Wolfgang Nieschalk
        "Wer handelt, kann Fehler machen. Wer nicht handelt, hat bereits einen Fehler gemacht."

Robert Koch - Kämpfer gegen die Seuchen.

An dem Tag, als uns das Corona Virus überfiel, drängte sich über die Medien ein Institut in unser Leben, dass 1891 für einen der ganz Großen der Medizin errichtet und benannt wurde und uns seit gut einem Jahr täglich mit ungeliebten Corona Neuinfektionszahlen beliefert: Das Robert Koch Institut.

Doch von dem Namensgeber selbst - Robert Koch - spricht kaum noch jemand und nur Wenigen ist bewusst, dass auch heute noch Tausende Menschen täglich elend sterben müssten, wenn es seine Forschungen nicht gegeben hätte.

Niemand hätte in Clausthal- Zellerfeld am 11. Dezember 1843 gedacht - dem Geburtstag von Robert Koch - dass dieses neu geborene Kind einmal Medizingeschichte schreiben würde. Mit dreiundzwanzig Jahren machte er seinen Doktor, aber erst fünf Jahre später entschied sich in Posen sein endgültiges Schicksal. Dort schenkte ihm seine Frau ein leistungsstarkes Mikroskop, dass zum Werkzeug einer einzigartigen Forscher Karriere wurde. Nun war er nicht mehr blind gegenüber "dem Kleinsten" seiner Zeit und wiederlegte die Vorstellung der Fachwelt, die tödliche Krankheiten giftigen Dämpfen oder der Strafe Gottes in die Schuhe schob. Koch hatte erkannt, dass bestimmte, mikroskopisch kleine Lebewesen dafür verantwortlich waren. Mikroben - und so rief der damals berühmte Botaniker Cohn, dem Koch seine Experimente vorführte, begeistert aus: "Koch ist der unübertroffene Meister der wissenschaftlichen Forschung." Diese Entdeckung glich einem medizinischem Urknall und die Bekämpfung der tödlichen Krankheiten jener Zeit nahm mächtig an Fahrt auf.

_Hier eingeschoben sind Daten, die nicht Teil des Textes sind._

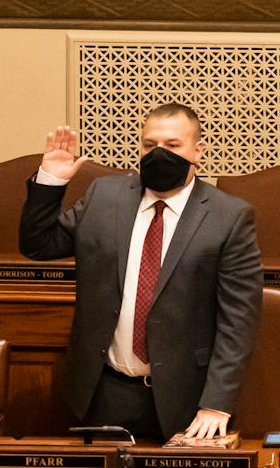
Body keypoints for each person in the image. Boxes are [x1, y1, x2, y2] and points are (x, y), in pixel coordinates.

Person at [19, 104, 263, 444]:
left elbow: (239, 321)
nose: (159, 154)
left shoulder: (229, 217)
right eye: (150, 145)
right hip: (103, 392)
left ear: (198, 151)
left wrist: (216, 404)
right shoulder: (104, 196)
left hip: (189, 402)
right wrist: (51, 181)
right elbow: (38, 245)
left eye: (173, 145)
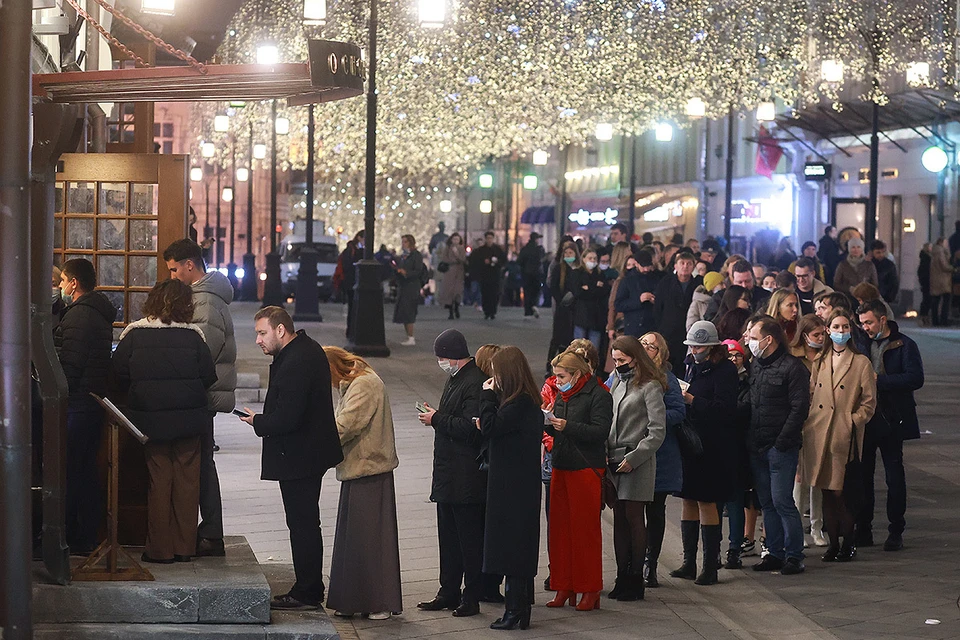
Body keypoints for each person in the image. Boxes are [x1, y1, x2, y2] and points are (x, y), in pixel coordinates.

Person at [238, 307, 344, 609]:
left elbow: (289, 417)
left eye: (262, 332)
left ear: (281, 330)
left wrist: (258, 421)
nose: (258, 339)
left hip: (302, 455)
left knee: (303, 524)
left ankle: (308, 591)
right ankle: (308, 586)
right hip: (305, 452)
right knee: (304, 522)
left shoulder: (298, 359)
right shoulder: (301, 351)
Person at [111, 279, 217, 564]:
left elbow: (118, 373)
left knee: (159, 482)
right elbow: (208, 376)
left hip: (151, 421)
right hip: (189, 422)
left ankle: (159, 550)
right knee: (187, 483)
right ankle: (184, 548)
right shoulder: (194, 336)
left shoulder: (134, 334)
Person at [164, 239, 238, 558]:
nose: (172, 276)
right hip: (202, 393)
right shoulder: (205, 297)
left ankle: (210, 533)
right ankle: (208, 531)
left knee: (201, 464)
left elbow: (200, 353)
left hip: (200, 394)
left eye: (174, 269)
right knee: (201, 461)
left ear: (190, 265)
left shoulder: (205, 301)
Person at [324, 347, 402, 620]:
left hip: (369, 469)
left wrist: (313, 438)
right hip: (358, 468)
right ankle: (353, 599)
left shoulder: (364, 384)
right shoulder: (354, 383)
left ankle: (377, 601)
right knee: (355, 540)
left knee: (370, 541)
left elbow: (346, 425)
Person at [416, 329, 490, 617]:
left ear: (452, 355)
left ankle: (470, 596)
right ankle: (447, 591)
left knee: (468, 540)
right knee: (447, 537)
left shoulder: (476, 382)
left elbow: (471, 428)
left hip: (465, 475)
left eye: (441, 357)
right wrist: (437, 416)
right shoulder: (456, 378)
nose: (440, 362)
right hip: (449, 473)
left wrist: (436, 418)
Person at [801, 308, 876, 562]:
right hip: (819, 430)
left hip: (843, 432)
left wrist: (852, 421)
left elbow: (869, 402)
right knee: (824, 490)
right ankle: (833, 543)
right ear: (828, 330)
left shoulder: (860, 362)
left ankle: (848, 542)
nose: (840, 332)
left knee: (840, 490)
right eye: (836, 327)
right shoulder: (820, 361)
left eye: (845, 327)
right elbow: (812, 394)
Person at [478, 346, 543, 630]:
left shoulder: (517, 404)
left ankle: (514, 610)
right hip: (521, 485)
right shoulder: (528, 401)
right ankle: (520, 610)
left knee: (512, 549)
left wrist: (487, 395)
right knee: (520, 547)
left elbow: (491, 427)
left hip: (511, 488)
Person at [55, 258, 116, 554]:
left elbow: (70, 364)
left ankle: (78, 535)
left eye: (62, 281)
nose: (60, 287)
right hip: (90, 402)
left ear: (74, 283)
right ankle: (86, 534)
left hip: (77, 403)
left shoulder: (80, 316)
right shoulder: (97, 312)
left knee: (73, 472)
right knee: (84, 470)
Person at [544, 350, 613, 611]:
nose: (557, 381)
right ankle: (564, 585)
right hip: (561, 466)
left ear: (576, 373)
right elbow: (559, 428)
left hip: (586, 469)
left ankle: (589, 588)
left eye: (561, 376)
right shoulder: (562, 395)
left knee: (585, 532)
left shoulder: (598, 395)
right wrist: (548, 423)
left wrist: (566, 426)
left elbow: (599, 432)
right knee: (560, 532)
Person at [671, 321, 738, 586]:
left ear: (711, 346)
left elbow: (724, 410)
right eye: (692, 346)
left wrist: (692, 401)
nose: (694, 350)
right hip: (690, 442)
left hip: (713, 445)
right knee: (688, 499)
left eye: (699, 346)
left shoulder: (725, 371)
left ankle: (710, 564)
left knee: (707, 502)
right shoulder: (690, 365)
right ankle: (689, 561)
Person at [855, 301, 924, 551]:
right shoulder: (861, 343)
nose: (865, 328)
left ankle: (896, 530)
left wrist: (880, 381)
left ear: (883, 320)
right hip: (866, 418)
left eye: (869, 322)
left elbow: (915, 378)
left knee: (894, 476)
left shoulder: (904, 344)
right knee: (863, 476)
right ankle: (863, 528)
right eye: (862, 323)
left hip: (893, 418)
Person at [745, 316, 811, 575]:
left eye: (752, 337)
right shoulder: (757, 365)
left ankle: (794, 555)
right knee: (767, 503)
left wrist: (782, 441)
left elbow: (799, 408)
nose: (749, 342)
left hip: (780, 447)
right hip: (757, 445)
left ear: (768, 339)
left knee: (783, 500)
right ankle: (774, 552)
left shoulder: (792, 368)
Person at [606, 336, 666, 602]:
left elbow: (657, 431)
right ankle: (621, 576)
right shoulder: (617, 382)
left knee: (634, 517)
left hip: (637, 460)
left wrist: (636, 456)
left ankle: (635, 578)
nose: (617, 364)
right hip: (613, 459)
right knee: (619, 517)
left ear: (634, 357)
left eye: (622, 360)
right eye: (615, 359)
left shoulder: (650, 386)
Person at [636, 333, 684, 588]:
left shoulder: (667, 379)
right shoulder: (625, 374)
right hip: (632, 453)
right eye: (641, 343)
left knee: (655, 511)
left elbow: (678, 412)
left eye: (651, 346)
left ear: (660, 353)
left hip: (660, 455)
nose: (645, 348)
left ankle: (650, 563)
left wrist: (653, 416)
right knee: (632, 512)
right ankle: (633, 561)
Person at [788, 314, 828, 548]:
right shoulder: (794, 358)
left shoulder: (827, 357)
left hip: (820, 421)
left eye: (823, 334)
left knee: (817, 477)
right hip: (798, 421)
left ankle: (816, 527)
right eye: (816, 335)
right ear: (804, 336)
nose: (821, 338)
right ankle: (796, 530)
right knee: (798, 478)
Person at [718, 338, 752, 569]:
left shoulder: (748, 382)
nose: (733, 359)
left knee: (736, 500)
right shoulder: (718, 379)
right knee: (717, 503)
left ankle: (735, 549)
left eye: (737, 355)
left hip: (740, 448)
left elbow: (743, 411)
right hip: (719, 447)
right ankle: (714, 549)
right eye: (729, 354)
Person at [654, 251, 702, 375]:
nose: (685, 266)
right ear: (675, 266)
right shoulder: (666, 282)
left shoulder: (698, 284)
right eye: (682, 263)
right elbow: (658, 308)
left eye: (689, 264)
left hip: (689, 331)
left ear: (693, 266)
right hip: (668, 331)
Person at [548, 242, 580, 370]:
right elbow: (553, 287)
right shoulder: (558, 268)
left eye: (570, 253)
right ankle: (549, 363)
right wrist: (562, 300)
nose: (568, 255)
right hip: (562, 308)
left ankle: (567, 363)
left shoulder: (578, 269)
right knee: (557, 337)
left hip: (575, 308)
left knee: (570, 337)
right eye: (566, 253)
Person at [571, 247, 609, 350]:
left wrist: (588, 288)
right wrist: (595, 287)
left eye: (595, 259)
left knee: (593, 349)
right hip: (582, 314)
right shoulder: (577, 273)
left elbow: (604, 291)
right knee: (579, 348)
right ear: (583, 259)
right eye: (590, 258)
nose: (592, 261)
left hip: (596, 315)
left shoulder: (600, 274)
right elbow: (578, 293)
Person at [616, 251, 660, 339]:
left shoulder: (656, 278)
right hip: (633, 328)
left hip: (652, 326)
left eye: (648, 266)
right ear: (636, 264)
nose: (646, 269)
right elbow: (619, 305)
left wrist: (656, 300)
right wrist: (639, 300)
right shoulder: (627, 281)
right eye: (643, 266)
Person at [393, 234, 426, 346]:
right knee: (404, 311)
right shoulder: (404, 256)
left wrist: (406, 273)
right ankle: (408, 336)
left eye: (405, 242)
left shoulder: (416, 255)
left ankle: (411, 337)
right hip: (404, 286)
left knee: (409, 311)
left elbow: (418, 270)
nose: (403, 244)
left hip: (412, 286)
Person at [472, 231, 507, 320]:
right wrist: (484, 262)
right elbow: (476, 261)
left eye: (491, 238)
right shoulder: (481, 250)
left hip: (495, 274)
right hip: (485, 275)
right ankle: (487, 311)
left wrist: (496, 262)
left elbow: (503, 261)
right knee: (485, 293)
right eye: (488, 238)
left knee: (494, 293)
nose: (489, 240)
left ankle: (493, 311)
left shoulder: (498, 249)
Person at [339, 231, 364, 340]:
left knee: (353, 308)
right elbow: (348, 265)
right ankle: (352, 331)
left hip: (351, 283)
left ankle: (352, 331)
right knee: (353, 308)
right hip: (352, 283)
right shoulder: (353, 250)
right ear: (359, 238)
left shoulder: (351, 249)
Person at [437, 233, 467, 320]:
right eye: (454, 239)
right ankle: (450, 311)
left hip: (459, 272)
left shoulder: (461, 248)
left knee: (457, 291)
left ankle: (456, 307)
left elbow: (463, 259)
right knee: (449, 291)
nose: (455, 241)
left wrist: (457, 255)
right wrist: (452, 260)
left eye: (457, 239)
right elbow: (444, 258)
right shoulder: (448, 248)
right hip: (450, 271)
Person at [518, 232, 546, 319]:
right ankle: (534, 304)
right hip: (537, 274)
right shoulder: (539, 249)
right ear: (536, 239)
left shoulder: (524, 249)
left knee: (527, 292)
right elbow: (542, 259)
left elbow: (519, 261)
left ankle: (527, 311)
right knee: (536, 291)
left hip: (526, 274)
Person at [929, 237, 954, 326]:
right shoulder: (940, 252)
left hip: (936, 280)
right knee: (945, 301)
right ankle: (943, 320)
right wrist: (953, 269)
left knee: (936, 300)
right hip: (943, 280)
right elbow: (944, 266)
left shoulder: (934, 252)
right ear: (941, 242)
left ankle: (935, 320)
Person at [917, 243, 933, 327]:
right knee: (926, 299)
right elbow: (923, 272)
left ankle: (924, 317)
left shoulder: (925, 258)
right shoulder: (926, 259)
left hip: (926, 282)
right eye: (930, 247)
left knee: (927, 299)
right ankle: (923, 316)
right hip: (926, 282)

1883 entdeckte Koch den Cholerabazillus, dann die Erreger der Schlafkrankheit und die der Tierseuchen Anthrax und Rinderpest, denen Millionen Rinder zum Opfer fielen.

Als Feldarzt im deutsch französischen Krieg nahm er verbissen den Kampf gegen den rätselhaften Wundbrand auf, dem mehr als drei Viertel der Soldaten nach Amputationen zum Opfer fielen. Er gewann und isolierte gleich sechs für die Todesfälle verantwortliche Bakterienarten.

Seine Leistungen sprachen sich herum. Als frisch ernannter Regierungsrat am Gesundheitsamt in Berlin hatte er nun Arbeitsplatz, finanzielle Mittel und zwei Assistenten, die ihn bei der Bekämpfung tödlicher Krankheiten unterstützten. Aber zuvor musste eine zuverlässige Desinfektionsmethode für alle klinischen Erfordernisse gefunden werden. Heißdampf hieß die Lösung. Dann ging Koch gegen einen der größten Feinde der Menschheit vor, die Tuberkulose. An ihr starb jeder siebte und selbst angesehene Ärzte meinten, Unterernährung sei die Ursache. An Ansteckung glaubten sie nicht.

Koch war anderer Meinung und nach einem halben Jahr Arbeit im Labor fand er im 271. Präparat einer Versuchsreihe den TBC Erreger. Seine Kollegen blieben skeptisch und so trug er seine Erkenntnisse am 24. März 1882 führenden Wissenschaftlern der Berliner Physiologischen Gesellschaft als Beweis vor. Zum ersten Male in der Geschichte folgte einem Vortrag keine Diskussion. "Vor Tatsachen muss die Kritik schweigen", meinte einer der Teilnehmer.

1905 erhielt Koch den Nobelpreis für seine Tuberkuloseforschung und wurde weltberühmt. Denkmale wurden für ihn errichtet und Straßen nach ihm benannt. Doch erschöpft von lebenslanger Arbeit starb Koch schon am 27. Mai 1910. Und so gesehen ist das heutige Robert Koch Institut nicht nur eine Behörde im medizinischen Bereich, sondern auch ein Denkmal, dass erinnern soll an einen der größten deutschen Forscher, den ein kleines Städtchen im Harz - Clausthal Zellerfeld - hervorgebracht hat.